Raman modes appeared at around ~1379 and ~1585 cm−1 are observed in the Ag-modified samples alone. The former band can be assigned to the mode arise from vibration related to Ag and interstitial oxygen and later mode can be assigned to structural defects that arises due to Ag presence while these two modes are not shown by pure ZnO [31, 32]. Perhaps these modes fall in the range of the well-known D and G bands of the disordered graphitic carbon [33]. At this stage, its highly difficult to comment on the origin of these modes as the presence of carbon on the surface and enhancement of the Raman signal of the surface adsorbents due to metallic silver, by local field enhancement, cannot be ruled out in the case of our samples. Higher order Raman modes of the Ag-modified ZnO samples in the range of 2500–3500 cm−1 are visible with good resolution when compared with the pure ZnO Raman spectrum [21, 32, 33].

Compared to pure ZnO, Ag-modified ZnO nanorod sample shows enhanced Raman scattering, and this enhancement arises due to the local field associated with metal nanoparticles at the interfaces of ZnO and Ag. Metal nanoparticle induced local field scaled up the active phonon interactions and also enhanced the scattering associated with higher order phonon modes [34, 35]. Observation of intensity enhancement with the presence of Ag nanoparticles resembles SERS-like behavior of ZnO sample with randomly distributed metallic Ag nanoparticles. Two enhancement mechanisms: electromagnetic and chemical enhancements contribute to the surface-enhanced Raman scattering (SERS).
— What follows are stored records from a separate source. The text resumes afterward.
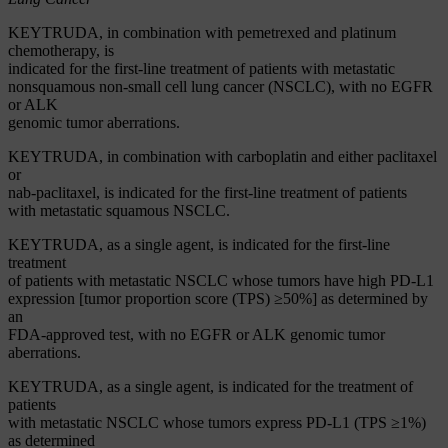
KEYTRUDA, in combination with pemetrexed and platinum
chemotherapy, is
indicated for the first-line treatment of patients with metastatic
nonsquamous non-small cell lung cancer (NSCLC), with no EGFR
or ALK
genomic tumor aberrations.
KEYTRUDA, in combination with carboplatin and either paclitaxel
or
nab-paclitaxel, is indicated for the first-line treatment of patients
with metastatic squamous NSCLC.
KEYTRUDA, as a single agent, is indicated for the first-line
treatment
of patients with metastatic NSCLC whose tumors have high PD-L1
expression [tumor proportion score (TPS) ≥50%] as determined by
an
FDA-approved test, with no EGFR or ALK genomic tumor
aberrations.
KEYTRUDA, as a single agent, is indicated for the treatment of
patients
with metastatic NSCLC whose tumors express PD-L1 (TPS ≥1%)
as determined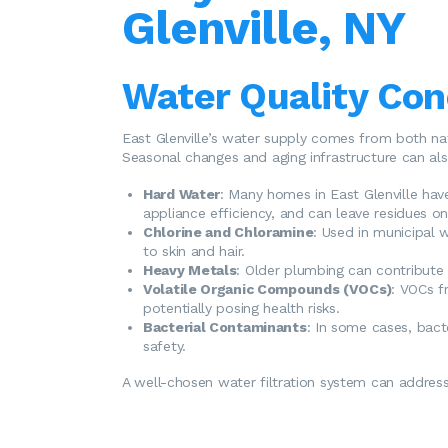
Glenville, NY
Water Quality Conc
East Glenville’s water supply comes from both na
Seasonal changes and aging infrastructure can als
Hard Water
: Many homes in East Glenville hav
appliance efficiency, and can leave residues on 
Chlorine and Chloramine
: Used in municipal 
to skin and hair.
Heavy Metals
: Older plumbing can contribute t
Volatile Organic Compounds (VOCs)
: VOCs f
potentially posing health risks.
Bacterial Contaminants
: In some cases, bacte
safety.
A well-chosen water filtration system can address 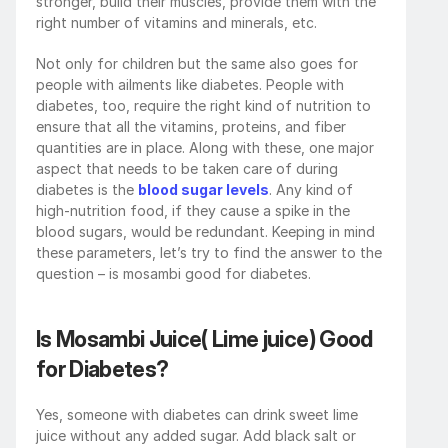
stronger, build their muscles, provide them with the 
right number of vitamins and minerals, etc. 
Not only for children but the same also goes for 
people with ailments like diabetes. People with 
diabetes, too, require the right kind of nutrition to 
ensure that all the vitamins, proteins, and fiber 
quantities are in place. Along with these, one major 
aspect that needs to be taken care of during 
diabetes is the 
blood sugar levels
. Any kind of 
high-nutrition food, if they cause a spike in the 
blood sugars, would be redundant. Keeping in mind 
these parameters, let’s try to find the answer to the 
question – is mosambi good for diabetes.
Is Mosambi Juice( Lime juice) Good 
for Diabetes?
Yes, someone with diabetes can drink sweet lime 
juice without any added sugar. Add black salt or 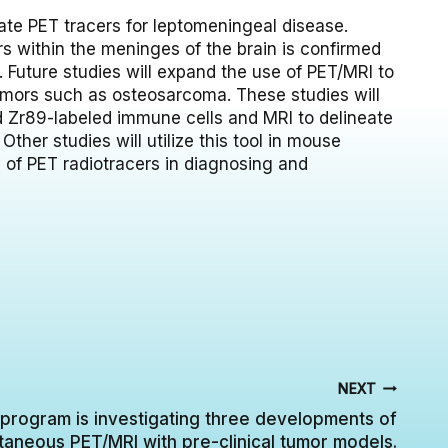
ate PET tracers for leptomeningeal disease.
s within the meninges of the brain is confirmed
. Future studies will expand the use of PET/MRI to
umors such as osteosarcoma. These studies will
ed Zr89-labeled immune cells and MRI to delineate
ther studies will utilize this tool in mouse
 of PET radiotracers in diagnosing and
NEXT
program is investigating three developments of
taneous PET/MRI with pre-clinical tumor models.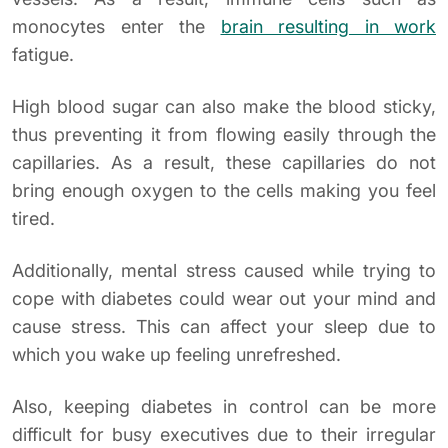
monocytes enter the
brain resulting in work
fatigue.
High blood sugar can also make the blood sticky,
thus preventing it from flowing easily through the
capillaries. As a result, these capillaries do not
bring enough oxygen to the cells making you feel
tired.
Additionally, mental stress caused while trying to
cope with diabetes could wear out your mind and
cause stress. This can affect your sleep due to
which you wake up feeling unrefreshed.
Also, keeping diabetes in control can be more
difficult for busy executives due to their irregular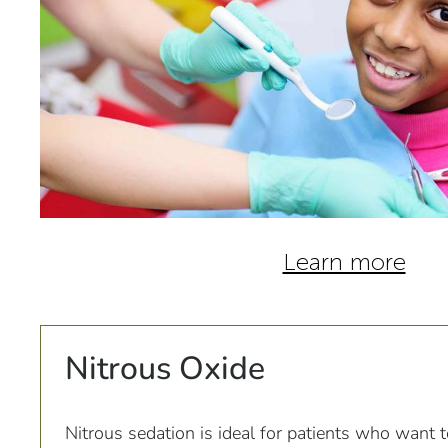
Learn more
Nitrous Oxide
Nitrous sedation is ideal for patients who want 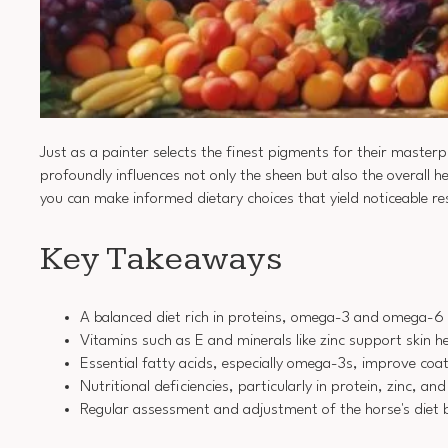
Just as a painter selects the finest pigments for their master
profoundly influences not only the sheen but also the overall 
you can make informed dietary choices that yield noticeable res
Key Takeaways
A balanced diet rich in proteins, omega-3 and omega-6 fa
Vitamins such as E and minerals like zinc support skin h
Essential fatty acids, especially omega-3s, improve coa
Nutritional deficiencies, particularly in protein, zinc, an
Regular assessment and adjustment of the horse's diet ba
The local field enhancement in the surroundings of metal nanoparticles is the origin for the former enhancement mechanism and later originates from the electron transfer between the semiconductor and metal nanoparticles [36].

Rumyantseva et al. [37] reported pronounced enhancement of Raman scattering from ZnO nanocrystals on substrates coated with Ag nanoparticles and possible explanation as a theory to understand this enhancement is given, which contains three contributing factors for the Raman scattering enhancement factor, F RS.. Raman scattering enhancement factor, F RS in the vicinity of metal nanooparticle for a probe located at a point r is given by [37]

$$ {F}_{\mathrm{RS}}\left(\omega, {\omega}^{\prime },r\right)={G}_I\left(\omega, r\right){G}_{\mathrm{LDOS}}\left({\omega}^{\prime },r\right)G\left(\omega, r\right) $$

where G(ω, r) is Gersten-Nitzan factor (contribution of field reflected from a nanobody), G I (ω, r) = I(ω, r)/I o (ω) is the incident field enhancement factor (for light intensity I o and frequency ω) and G LDOS(ω′, r) is enhancement factor related to the local photon density of states with respect to vacuum density of states. This enhancement factor is metal nanoparticle size dependent. As discussed earlier in the section of this manuscript, when the wavelength of the incident light is close to the surface plasmon wavelength of the metal nanoparticles, large electromagnetic field surrounding the surface of these metal nanoparticles makes the way for enhanced Raman scattering of ZnO system.

Conclusion

In summary, cost-effective synthesis route is chosen for the successful preparation of pure and Ag-modified ZnO nanostructures. From the XRD patterns, Ag doping-induced lower angle shift is observed. The presence of metallic silver is identified from the extra XRD peaks related to metallic silver. Optical absorption studies show a decrease of band gap for Ag-modified ZnO when compared with pure ZnO sample. Broad optical absorption in the visible region is attributed to the SPR absorption of Ag nanoparticles, whose presence along with ZnO is supported by the XRD studies. From this work, we attempted to understand the observed enhancement in photoluminescence and Raman scattering in the view of the local field associated with the metal nanoparticles. The observed enhancement in luminescence and high Raman signals with lower laser intensities in case of Ag-modified ZnO nanorod samples makes these materials as a promising candidate for bio-imaging/bio-labeling applications where one can take advantage of ZnO nanostructures with enhanced luminescence and Raman scattering.